Personalities in the shared histories of Bulgaria and the Republic of North Macedonia remain a sensitive issue and some disagreements linger, for all the warming of official relations in recent years.
This much was apparent after the first – and long-delayed – meeting of the joint intergovernmental commission between the two countries on June 10, co-chaired by Bulgarian Foreign Minister Ekaterina Zaharieva and her counterpart from North Macedonia, Nikola Dimitrov.
There is a joint commission on history involving specialists from the two countries, meant to come up with consensus positions on issues that long have been matters of contention.

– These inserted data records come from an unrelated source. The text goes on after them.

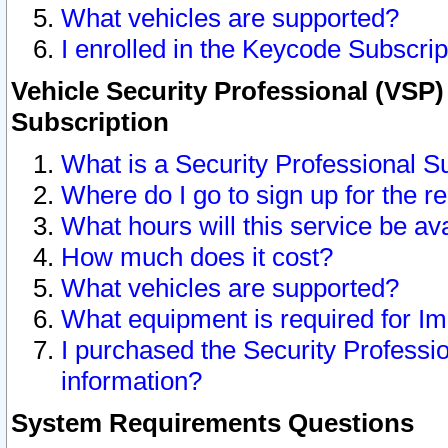
What vehicles are supported?
I enrolled in the Keycode Subscrip
Vehicle Security Professional (VSP)
Subscription
What is a Security Professional S
Where do I go to sign up for the r
What hours will this service be av
How much does it cost?
What vehicles are supported?
What equipment is required for I
I purchased the Security Professio
information?
System Requirements Questions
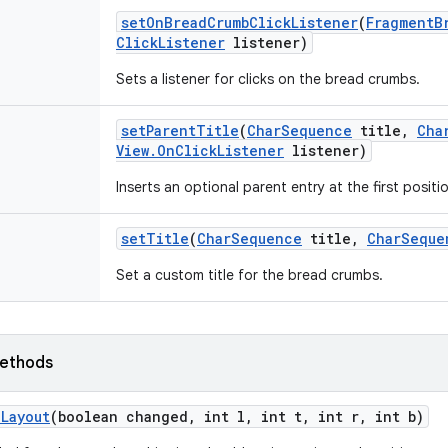
set
On
Bread
Crumb
Click
Listener
(
Fragment
B
Click
Listener
listener)
Sets a listener for clicks on the bread crumbs.
set
Parent
Title
(
Char
Sequence
title
,
Cha
View
.
On
Click
Listener
listener)
Inserts an optional parent entry at the first posit
set
Title
(
Char
Sequence
title
,
Char
Seque
Set a custom title for the bread crumbs.
ethods
n
Layout
(boolean changed
,
int l
,
int t
,
int r
,
int b)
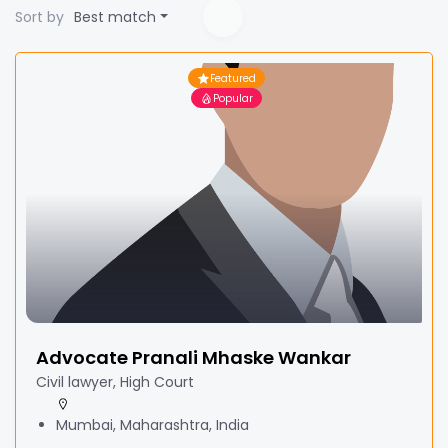
Sort by
Best match
Featured
Popular
Advocate Pranali Mhaske Wankar
Civil lawyer, High Court
Mumbai, Maharashtra, India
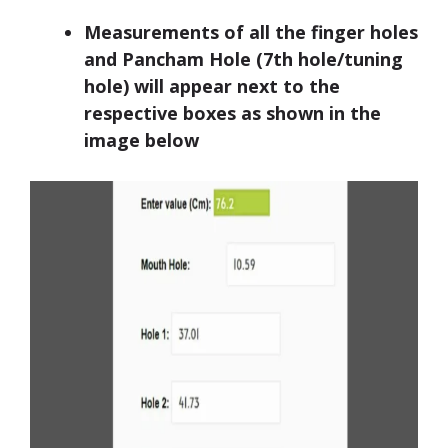
Measurements of all the finger holes
and Pancham Hole (7th hole/tuning
hole) will appear next to the
respective boxes as shown in the
image below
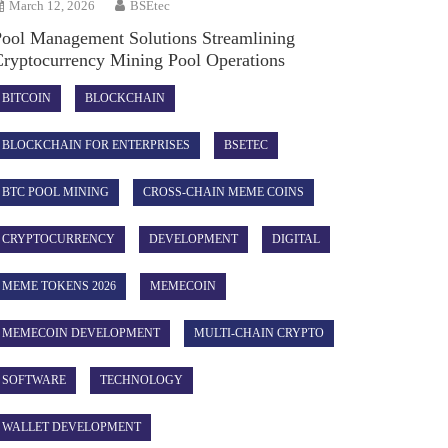
March 12, 2026
BSEtec
Pool Management Solutions Streamlining
Cryptocurrency Mining Pool Operations
BITCOIN
BLOCKCHAIN
BLOCKCHAIN FOR ENTERPRISES
BSETEC
BTC POOL MINING
CROSS-CHAIN MEME COINS
CRYPTOCURRENCY
DEVELOPMENT
DIGITAL
MEME TOKENS 2026
MEMECOIN
MEMECOIN DEVELOPMENT
MULTI-CHAIN CRYPTO
SOFTWARE
TECHNOLOGY
WALLET DEVELOPMENT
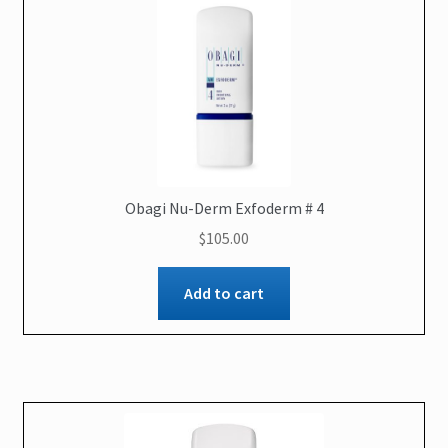
Obagi Nu-Derm Exfoderm # 4
$
105.00
Add to cart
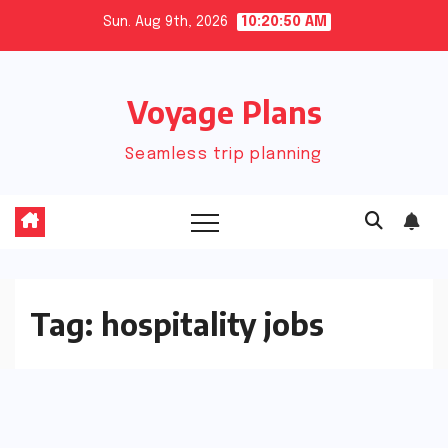
Skip
Sun. Aug 9th, 2026
10:20:50 AM
to
content
Voyage Plans
Seamless trip planning
Tag:
hospitality jobs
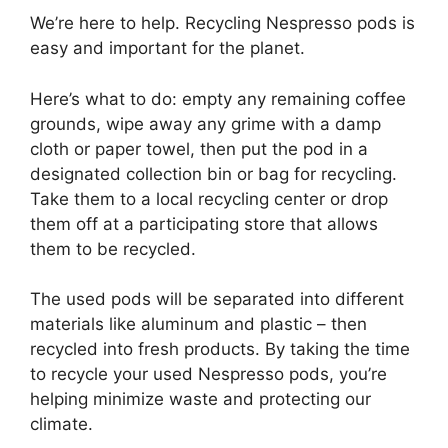
We’re here to help. Recycling Nespresso pods is
easy and important for the planet.
Here’s what to do: empty any remaining coffee
grounds, wipe away any grime with a damp
cloth or paper towel, then put the pod in a
designated collection bin or bag for recycling.
Take them to a local recycling center or drop
them off at a participating store that allows
them to be recycled.
The used pods will be separated into different
materials like aluminum and plastic – then
recycled into fresh products. By taking the time
to recycle your used Nespresso pods, you’re
helping minimize waste and protecting our
climate.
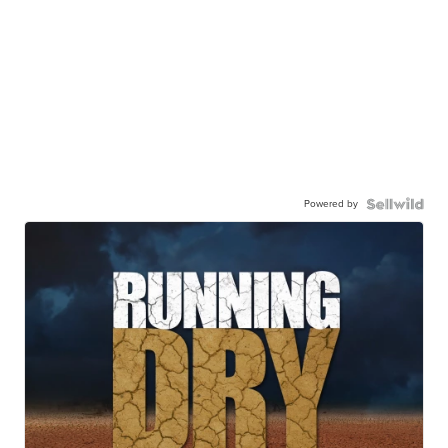
Powered by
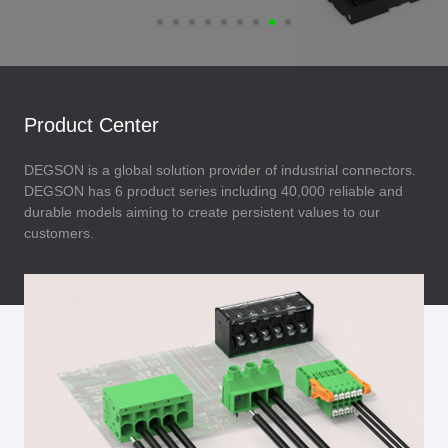
Product Center
DEGSON is a global solution provider of industrial connectors.
DEGSON has 6 product series including 40,000 reliable and
durable models aiming to create persistent values to our
customers.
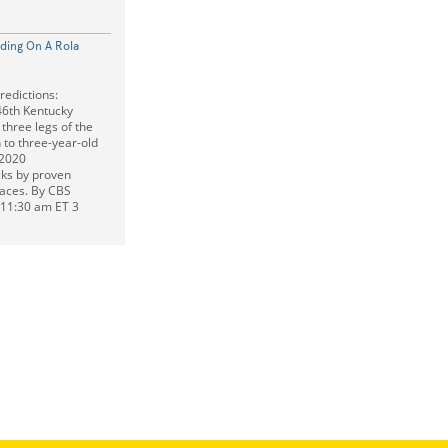
nding On A Rola
edictions:
46th Kentucky
 three legs of the
to three-year-old
 2020
ks by proven
 races. By CBS
t 11:30 am ET 3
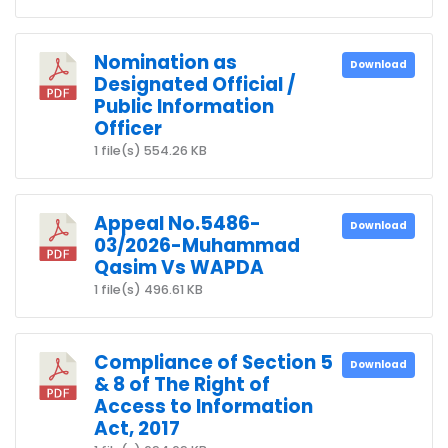
Nomination as
Download
Designated Official /
Public Information
Officer
1 file(s)
554.26 KB
Appeal No.5486-
Download
03/2026-Muhammad
Qasim Vs WAPDA
1 file(s)
496.61 KB
Compliance of Section 5
Download
& 8 of The Right of
Access to Information
Act, 2017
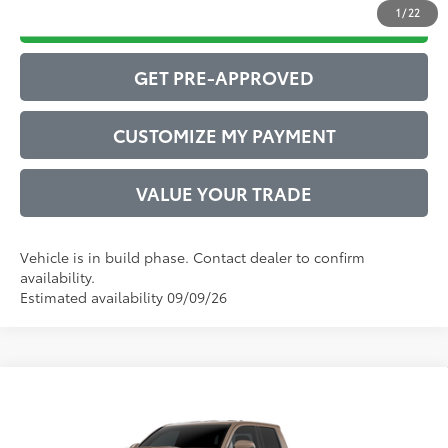
1
/
22
DRIVE BABY PRICE
GET PRE-APPROVED
CUSTOMIZE MY PAYMENT
VALUE YOUR TRADE
Vehicle is in build phase. Contact dealer to confirm
availability.
Estimated availability 09/09/26
Compare Vehicle
2026
Toyota Tacoma
TRD Sport
68
Total SRP
$46,882
VIN:
3TYLB5JN0TT147293
Model:
7542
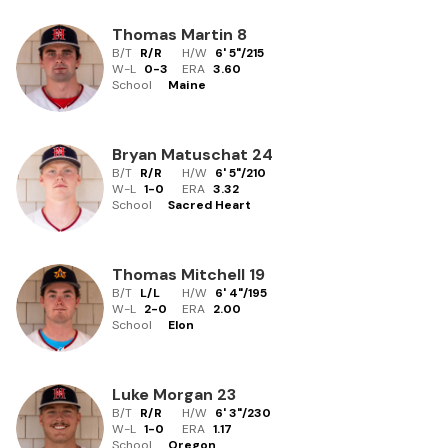
Thomas Martin
8
B/T
R/R
H/W
6' 5"
/
215
W-L
0
-
3
ERA
3.60
School
Maine
Bryan Matuschat
24
B/T
R/R
H/W
6' 5"
/
210
W-L
1
-
0
ERA
3.32
School
Sacred Heart
Thomas Mitchell
19
B/T
L/L
H/W
6' 4"
/
195
W-L
2
-
0
ERA
2.00
School
Elon
Luke Morgan
23
B/T
R/R
H/W
6' 3"
/
230
W-L
1
-
0
ERA
1.17
School
Oregon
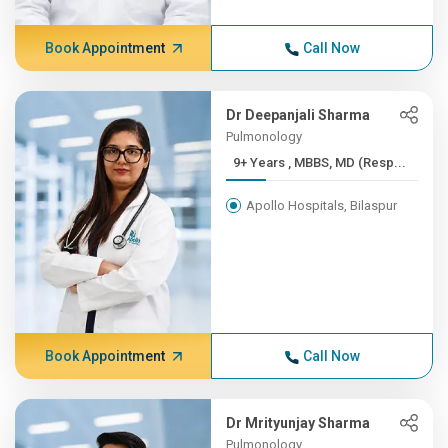
Book Appointment
Call Now
Dr Deepanjali Sharma
Pulmonology
9+ Years , MBBS, MD (Resp...
Apollo Hospitals, Bilaspur
Book Appointment
Call Now
Dr Mrityunjay Sharma
Pulmonology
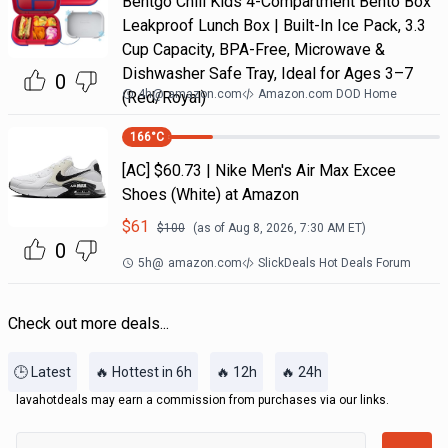
Bentgo Chill Kids 4-Compartment Bento Box
Leakproof Lunch Box | Built-In Ice Pack, 3.3
Cup Capacity, BPA-Free, Microwave &
Dishwasher Safe Tray, Ideal for Ages 3–7
0
4h
@
amazon.com
Amazon.com DOD Home
(Red/Royal)
166
°C
[AC] $60.73 | Nike Men's Air Max Excee
Shoes (White) at Amazon
$
61
$
100
(as of
Aug 8, 2026, 7:30 AM
ET)
0
5h
@
amazon.com
SlickDeals Hot Deals Forum
Check out more deals...
🕒 Latest
🔥 Hottest in 6h
🔥 12h
🔥 24h
lavahotdeals may earn a commission from purchases via our links.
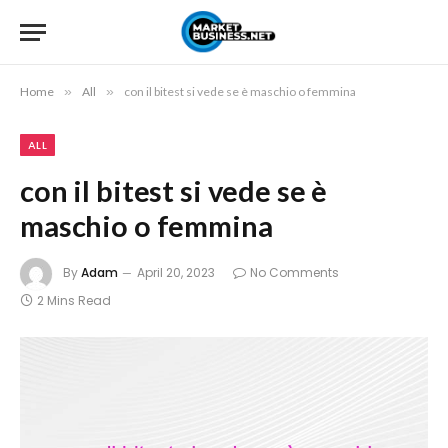
Home
»
All
»
con il bitest si vede se è maschio o femmina
ALL
con il bitest si vede se è
maschio o femmina
By
Adam
April 20, 2023
No Comments
2 Mins Read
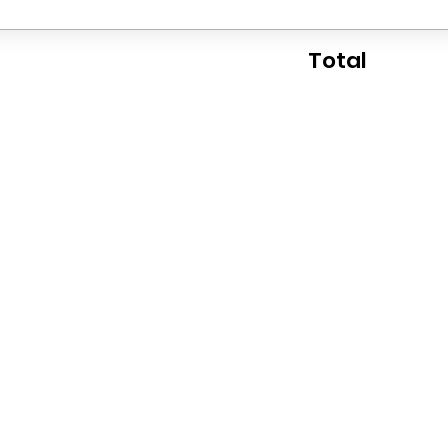
Total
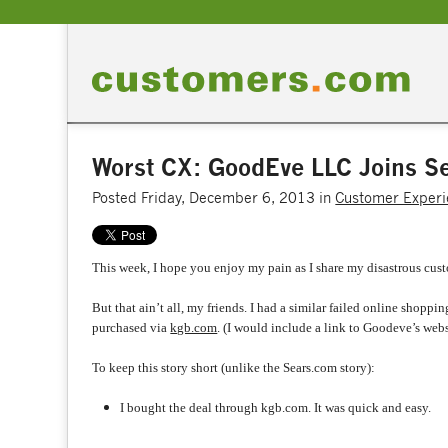
Worst CX: GoodEve LLC Joins Se
Posted Friday, December 6, 2013 in
Customer Experi
This week, I hope you enjoy my pain as I share my disastrous cust
But that ain’t all, my friends. I had a similar failed online sho
purchased via
kgb.com
. (I would include a link to Goodeve’s webs
To keep this story short (unlike the Sears.com story):
I bought the deal through kgb.com. It was quick and easy.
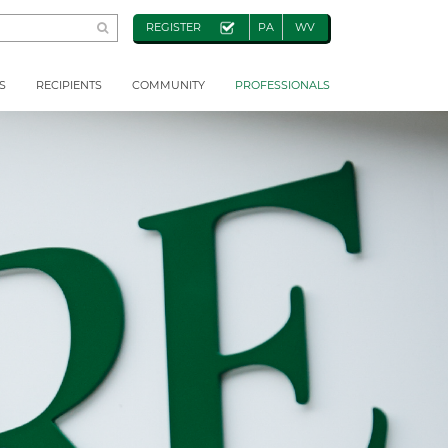
REGISTER
PA
WV
S
RECIPIENTS
COMMUNITY
PROFESSIONALS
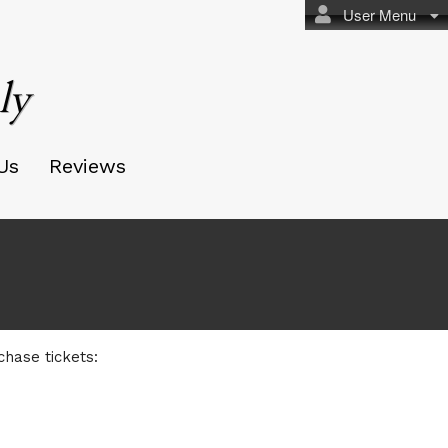
User Menu
ly
Us
Reviews
chase tickets:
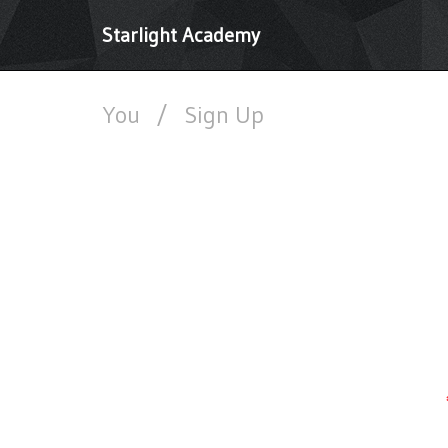
Starlight Academy
You
/
Sign Up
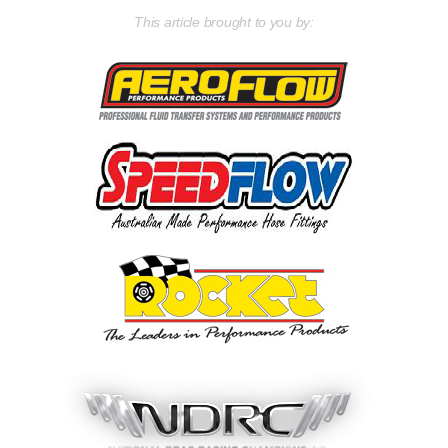
This article brought to you by:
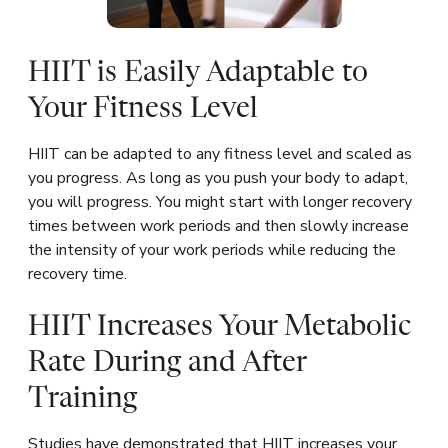
HIIT is Easily Adaptable to
Your Fitness Level
HIIT can be adapted to any fitness level and scaled as
you progress. As long as you push your body to adapt,
you will progress. You might start with longer recovery
times between work periods and then slowly increase
the intensity of your work periods while reducing the
recovery time.
HIIT Increases Your Metabolic
Rate During and After
Training
Studies have demonstrated that HIIT increases your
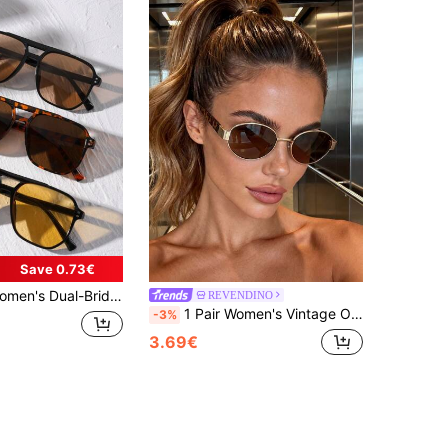
Save 0.73€
hion Eyeglasses Set, Orange, Black, Yellow For Summer Beach Vacation,Outdoor,Travel, Aesthetic
REVENDINO
1 Pair Women's Vintage Old Money Style Metal Oval Fashion Glasses, Suitable For Travel, Beach Accessory, Business Casual, Gift, Academic Style
-3%
3.69€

This commission on history has not produced an agreement on Gotse Delchev, a hero in the histories of Bulgaria and of North Macedonia. It is difficult to say much about the 19th century revolutionary without being accused of taking the side of one of the two countries.
Speaking after the joint intergovernmental commission, Bulgaria’s Zaharieva said that her country would continue to support North Macedonia obtaining a date for the start of EU membership talks, but would “strictly observe the implementation” of the bilateral treaty of good neighbourliness – “especially in the history section”.
Zaharieva underlined that in North Macedonia’s association agreement with the EU, there was an obligation for good neighbourly relations “and our condition is for the implementation of the treaty of friendship, good-neighbourliness and co-operation, including the part about history”.